## What is needed
From the news story below about the Jefferson County deputies, extract the passage between "Wednesday, we spoke" and "fate might be.", inclusive, word for word.

## Text block

Jefferson County's human resources director tells 12News a 57-year-old Jefferson County deputy has filed for retirement, effective at the end of the month. 

His retirement comes just two weeks after Sheriff Mitch Woods recommended Sergeant Broussard be fired for an incident caught on video.

The video is from a fountain pen camera that process server Steve Hartman had on him, when he was arrested by Broussard and Deputy Tony Barker.

Hartman was trying to serve Judge Layne Walker with a lawsuit and was accused of disrupting court proceedings.

Broussard took the pen camera home with him and downloaded the video before submitting it into evidence.

That's against department policy, plus an investigation revealed he lied in sworn statements about the incident.

Broussard is also under investigation on suspicion he tried to get a DWI charge against Port Arthur attorney Allen Parker dismissed.

As a result, a complaint against Broussard was filed with the Sheriff's Office.

Parker's DWI charge was eventually dropped, but unrelated to Broussard's alleged actions.

Jefferson County sheriff's office spokesman, Rod Carroll, says both investigations involving Broussard will be dropped once he retires, but they will remain open until he does.  That's because Carroll says Broussard could withdraw his retirement papers and appeal to a civilian review board.

Broussard's been with the sheriff's office for 21 years.

As for Deputy Tony Barker, he went in front of a disciplinary review board Tuesday.

The 63-year-old is accused of lying in his sworn statement about Hartman's arrest.

He claimed he was not in the courtroom when the incident with Hartman started, but he says he went into the courtroom when he heard yelling.

The video however shows Barker in there the entire time, and no yelling is heard.

Wednesday, we spoke to Barker, who's been with the sheriff's office for five years, and he told us he's still in uniform and still working.

He says he's not been told anything about what his fate might be.

## Entries shown
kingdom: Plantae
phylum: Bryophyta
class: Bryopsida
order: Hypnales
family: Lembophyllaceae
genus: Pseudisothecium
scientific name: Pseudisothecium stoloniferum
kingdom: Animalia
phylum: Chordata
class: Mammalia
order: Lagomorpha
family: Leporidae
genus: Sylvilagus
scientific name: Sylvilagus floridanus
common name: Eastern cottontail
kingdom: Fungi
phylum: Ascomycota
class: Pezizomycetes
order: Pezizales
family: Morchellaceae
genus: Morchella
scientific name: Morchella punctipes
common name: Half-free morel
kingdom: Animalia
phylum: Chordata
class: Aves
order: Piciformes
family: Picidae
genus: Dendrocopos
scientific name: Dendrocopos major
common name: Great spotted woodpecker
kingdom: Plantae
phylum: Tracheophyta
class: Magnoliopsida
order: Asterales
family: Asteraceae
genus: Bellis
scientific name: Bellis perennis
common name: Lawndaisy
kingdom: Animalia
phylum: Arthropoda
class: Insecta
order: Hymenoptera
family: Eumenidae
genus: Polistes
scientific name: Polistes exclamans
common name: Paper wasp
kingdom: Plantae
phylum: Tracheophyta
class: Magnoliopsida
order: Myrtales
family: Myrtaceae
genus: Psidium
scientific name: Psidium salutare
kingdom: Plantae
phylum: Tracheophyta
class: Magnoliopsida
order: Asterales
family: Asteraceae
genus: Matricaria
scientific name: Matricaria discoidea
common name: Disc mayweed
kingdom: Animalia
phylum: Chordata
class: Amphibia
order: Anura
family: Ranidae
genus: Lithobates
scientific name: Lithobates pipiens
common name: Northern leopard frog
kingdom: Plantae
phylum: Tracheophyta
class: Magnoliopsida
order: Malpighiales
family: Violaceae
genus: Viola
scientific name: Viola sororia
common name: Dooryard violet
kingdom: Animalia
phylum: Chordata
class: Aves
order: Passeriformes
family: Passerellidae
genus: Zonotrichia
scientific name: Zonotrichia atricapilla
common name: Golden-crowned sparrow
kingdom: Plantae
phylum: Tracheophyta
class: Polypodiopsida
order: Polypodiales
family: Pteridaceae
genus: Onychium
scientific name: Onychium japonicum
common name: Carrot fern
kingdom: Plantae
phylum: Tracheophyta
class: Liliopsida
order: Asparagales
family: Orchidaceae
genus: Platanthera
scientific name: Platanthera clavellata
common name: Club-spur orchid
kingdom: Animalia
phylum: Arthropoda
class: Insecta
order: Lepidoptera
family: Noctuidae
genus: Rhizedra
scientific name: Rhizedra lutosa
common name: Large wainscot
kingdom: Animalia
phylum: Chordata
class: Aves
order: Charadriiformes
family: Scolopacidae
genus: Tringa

## Expected answer
Wednesday, we spoke to Barker, who's been with the sheriff's office for five years, and he told us he's still in uniform and still working.

He says he's not been told anything about what his fate might be.